Your objective:
Transcribe every text line of the material below verbatim, omitting the pictures.
● ● ● ●
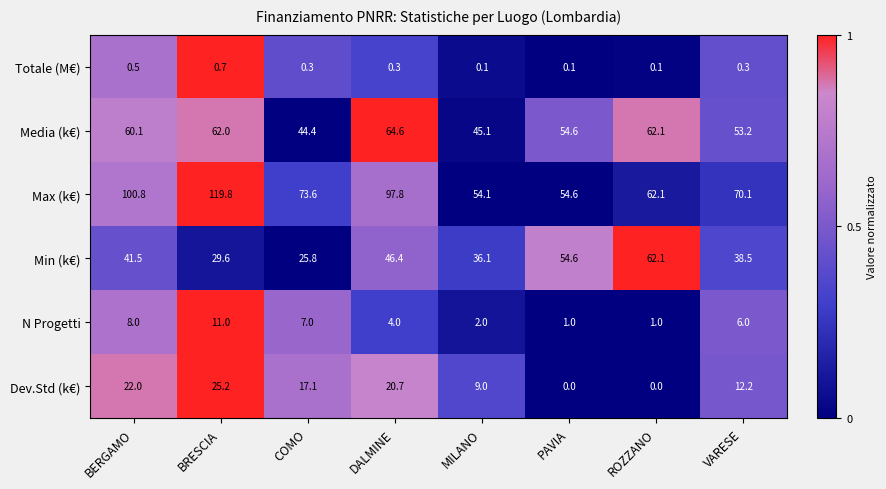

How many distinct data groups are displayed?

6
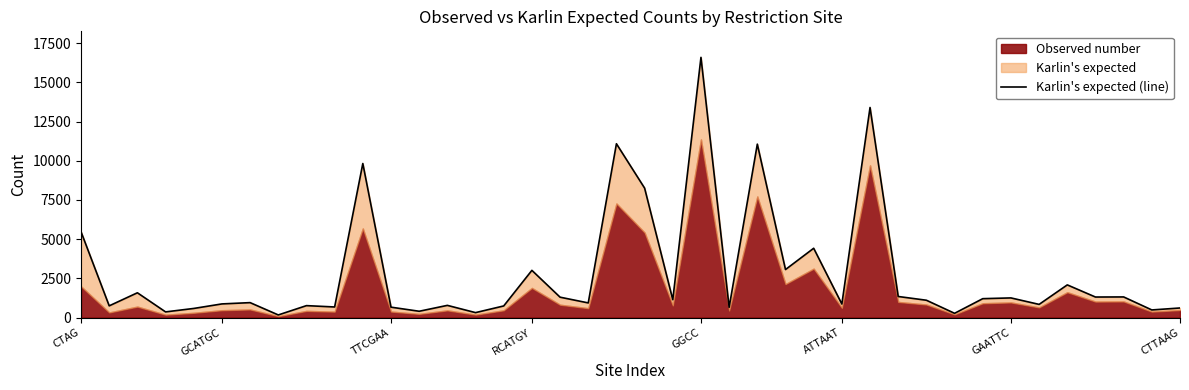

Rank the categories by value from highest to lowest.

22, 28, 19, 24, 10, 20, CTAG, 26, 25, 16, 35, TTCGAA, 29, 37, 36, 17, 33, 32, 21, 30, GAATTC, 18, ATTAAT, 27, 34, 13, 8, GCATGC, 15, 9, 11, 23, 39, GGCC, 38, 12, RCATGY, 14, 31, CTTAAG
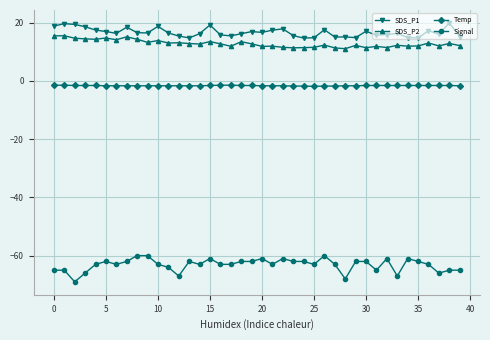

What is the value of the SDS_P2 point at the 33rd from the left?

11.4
● ● ● ●
Solution for this problem:
How many distinct data groups are displayed?

6

Rank the categories by value from highest to lowest.

22, 28, 19, 24, 10, 20, CTAG, 26, 25, 16, 35, TTCGAA, 29, 37, 36, 17, 33, 32, 21, 30, GAATTC, 18, ATTAAT, 27, 34, 13, 8, GCATGC, 15, 9, 11, 23, 39, GGCC, 38, 12, RCATGY, 14, 31, CTTAAG

What is the value of the SDS_P2 point at the 33rd from the left?

11.4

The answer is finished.